■ THINGS TO DO:
1. Reproduce the part of the Indian war campaign excerpt starting at "On the first" and ending at "pound a day.".
2. Using the Indian war campaign excerpt, say whether each statement agrees with it, answering yes or no and quoting the deciding words: (a) the flour ration is to be cut to one half pound a day; (b) the move over the Nachess is planned with 150 pack animals; (c) Captain Maxon made the arrests in early January.

------ SOURCE EXTRACT ------

On the first of November, there should be six month's supplies for all the troops in both the Yakima and Walla Walla country. There should be ample supplies of forage. There should be a post and ferry at or near the sight of old Fort Walla Walla, and at or near the mouth of the Palouse.

With proper preparations, a winter campaign can be waged, and the war ended. I have personal knowledge of the winter features of the country.

To diminish transportation, make use of ox teams; send forward salt; return the wagons with two yokes instead of three; use fresh and dried beef as much as possible, and reduce the ration of flour to one half pound a day.

Troops would be perfectly healthy with one-third of a pound per man each day, using fresh or dried beef.

Thus, to transfer the war from the settlements on the Sound and the Columbia River to the interior, to strike such blows as opportunities may offer, and to be in readiness to prepare for a vigorous winter campaign, I shall, in ten days be ready to move over the Nachess with two hundred horsemen and 150 pack animals, and to the Walla Walla with two hundred horsemen and 100 day's provisions.

For the lower Columbia, a company has been organized in Clarke county. Several blockhouses have been built. A portion are constantly kept scouting. The remainder will form a reserve list without pay or rations.

I am, sir, very respectfully,

In the meantime, during the foregoing campaign against the Indians west of the Cascades and while searching out for small bands of Indians who had been discovered, it became apparent that some of the old time employees of the Hudson Bay Company were giving aid and comfort to these Indian bands and even furnishing them with food and arms. Their homes were on the outskirts of the settlements and all were married to or living with Indian Women. 

Governor Stevens therefore ordered all of them to move into the settlements which they did for a short time and then returned to their claims. Late in March, Captain Maxon finding them back on their claims, arrested Charles Wren, John McLeod, L. A. Smith, Henry Smith and John McField and sent them to Fort Steilacoom following which he advised Governor Stevens he considered them guilty of treason for aiding the hostile Indians. Within two days after their arrival at Fort Steilacoom, Frank Clark and W. H. Wallace, Steilacoom lawyers, were engaged by the men, and immediately prepared to sue out a writ of habeas corpus for their release.

------ MATERIAL PROVIDED ------

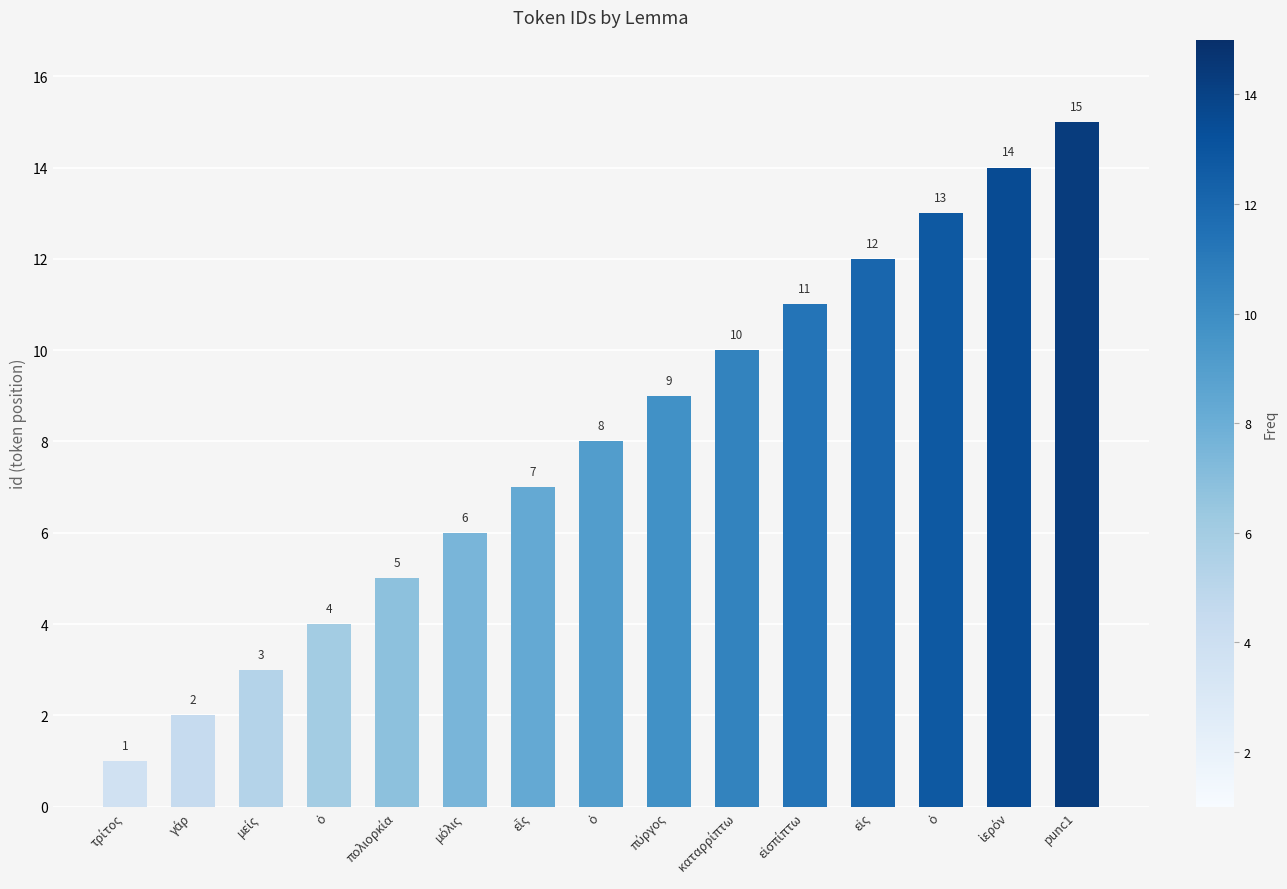

Are the bars horizontal?

No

------

■ YOUR WRITTEN ANSWERS:
1.
On the first of November, there should be six month's supplies for all the troops in both the Yakima and Walla Walla country. There should be ample supplies of forage. There should be a post and ferry at or near the sight of old Fort Walla Walla, and at or near the mouth of the Palouse.

With proper preparations, a winter campaign can be waged, and the war ended. I have personal knowledge of the winter features of the country.

To diminish transportation, make use of ox teams; send forward salt; return the wagons with two yokes instead of three; use fresh and dried beef as much as possible, and reduce the ration of flour to one half pound a day.

2.
(a) Yes: "reduce the ration of flour to one half pound a day."
(b) Yes: "move over the Nachess with two hundred horsemen and 150 pack animals"
(c) No: "Late in March, Captain Maxon finding them back on their claims, arrested"